Click the resized picture for a larger version.

Hangin' out. Playing music. Looking like a bunch of jerkwads.

We've extolled the virtues of Jam Sessions many times in the past, so it pains us to see the guitar simulation advertised (Nintendo Power, V218) in this manner. The top-left and bottom-right sections aren't particularly offensive, repeating the boxart's hip aesthetic; it's what's between those two corners that's caused us grief.

If it weren't for the DS Lites -- the female, lacking her own handheld and likely a groupie for this band of clowns, can only strum along on an imaginary thigh-guitar -- we would've mistaken this photo as having been grabbed from a stock collection. The staged smiles and feigned camaraderie of these apartment musicians just doesn't work. You cannot sell an image when everything about it feels inauthentic.

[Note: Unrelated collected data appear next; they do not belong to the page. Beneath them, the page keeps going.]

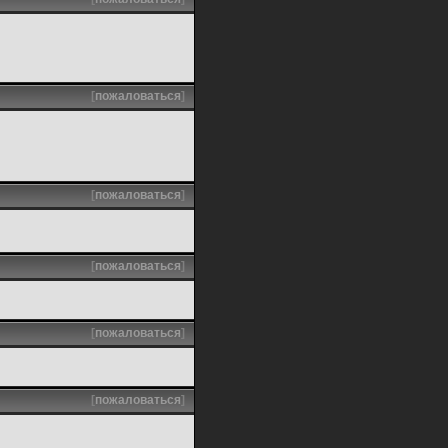
[
пожаловаться
]
[
пожаловаться
]
[
пожаловаться
]
[
пожаловаться
]
[
пожаловаться
]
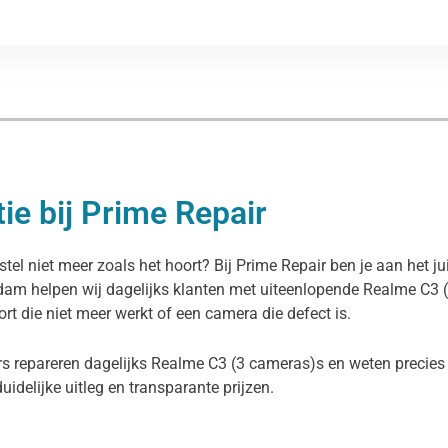
ie bij Prime Repair
tel niet meer zoals het hoort? Bij Prime Repair ben je aan het j
rdam helpen wij dagelijks klanten met uiteenlopende Realme C3
rt die niet meer werkt of een camera die defect is.
s repareren dagelijks Realme C3 (3 cameras)s en weten precies 
duidelijke uitleg en transparante prijzen.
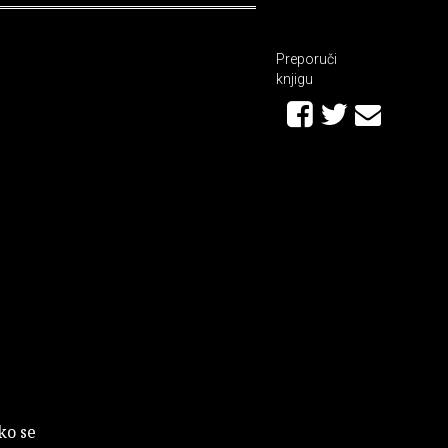
Preporuči
knjigu
ko se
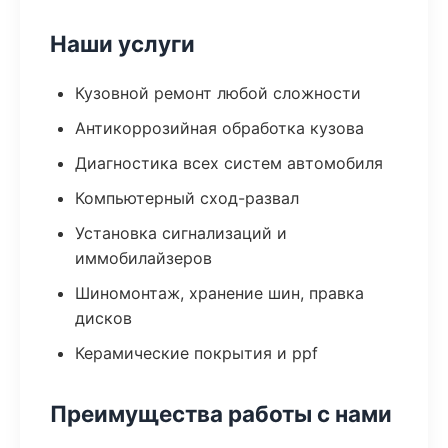
Наши услуги
Кузовной ремонт любой сложности
Антикоррозийная обработка кузова
Диагностика всех систем автомобиля
Компьютерный сход-развал
Установка сигнализаций и
иммобилайзеров
Шиномонтаж, хранение шин, правка
дисков
Керамические покрытия и ppf
Преимущества работы с нами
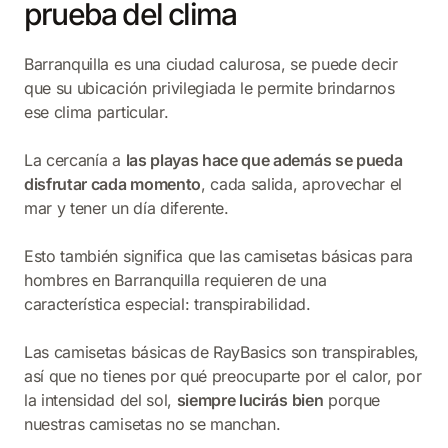
prueba del clima
Barranquilla es una ciudad calurosa, se puede decir
que su ubicación privilegiada le permite brindarnos
ese clima particular.
La cercanía a
las playas hace que además se pueda
disfrutar cada momento
, cada salida, aprovechar el
mar y tener un día diferente.
Esto también significa que las camisetas básicas para
hombres en Barranquilla requieren de una
característica especial: transpirabilidad.
Las camisetas básicas de RayBasics son transpirables,
así que no tienes por qué preocuparte por el calor, por
la intensidad del sol,
siempre lucirás bien
porque
nuestras camisetas no se manchan.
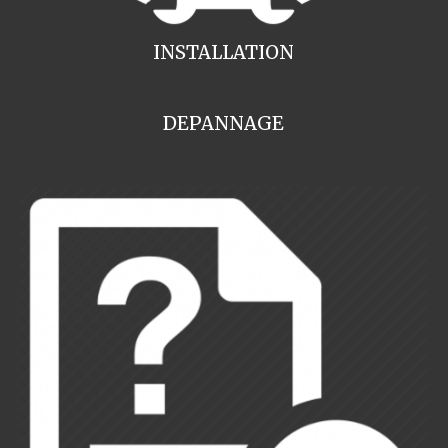
INSTALLATION
DEPANNAGE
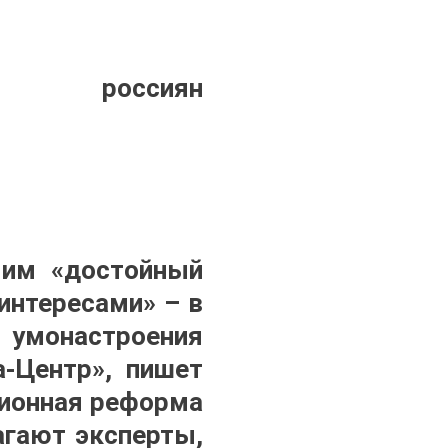
во россиян
 им «достойный
интересами» – в
 умонастроения
а-Центр», пишет
сионная реформа
агают эксперты,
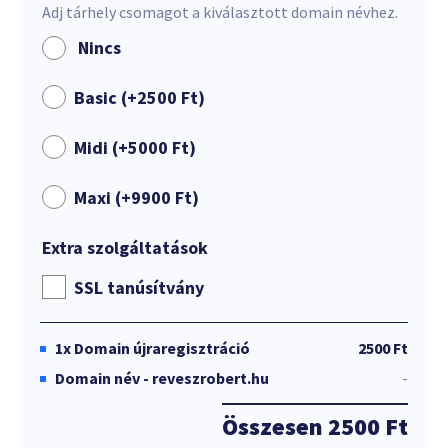
Adj tárhely csomagot a kiválasztott domain névhez.
Nincs
Basic (+
2500
Ft
)
Midi (+
5000
Ft
)
Maxi (+
9900
Ft
)
Extra szolgáltatások
SSL tanúsítvány
1x
Domain újraregisztráció
2500 Ft
Domain név - reveszrobert.hu
-
Összesen
2500 Ft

It's an insult to any promotional piece when comparisons can justifiably be drawn to Nokia's disastrous N-Gage advertisement from mid-2005:

Upon seeing the unappealing image above, Penny Arcade's Mike Krahulik (Gabe) had the following to say: "Am I supposed to relate to this jackass? Is that a gamer? What the f--- is wrong with his face? I saw a lot of f---ing gamers this week and I'm here to tell you not one of them looked like that."

Over-exaggerated faces from Nokia's and Ubisoft's ads compared:

Is it just us, or does the marketing firm that handled this Jam Sessions advertisement seem completely out of touch with the game's intended audience?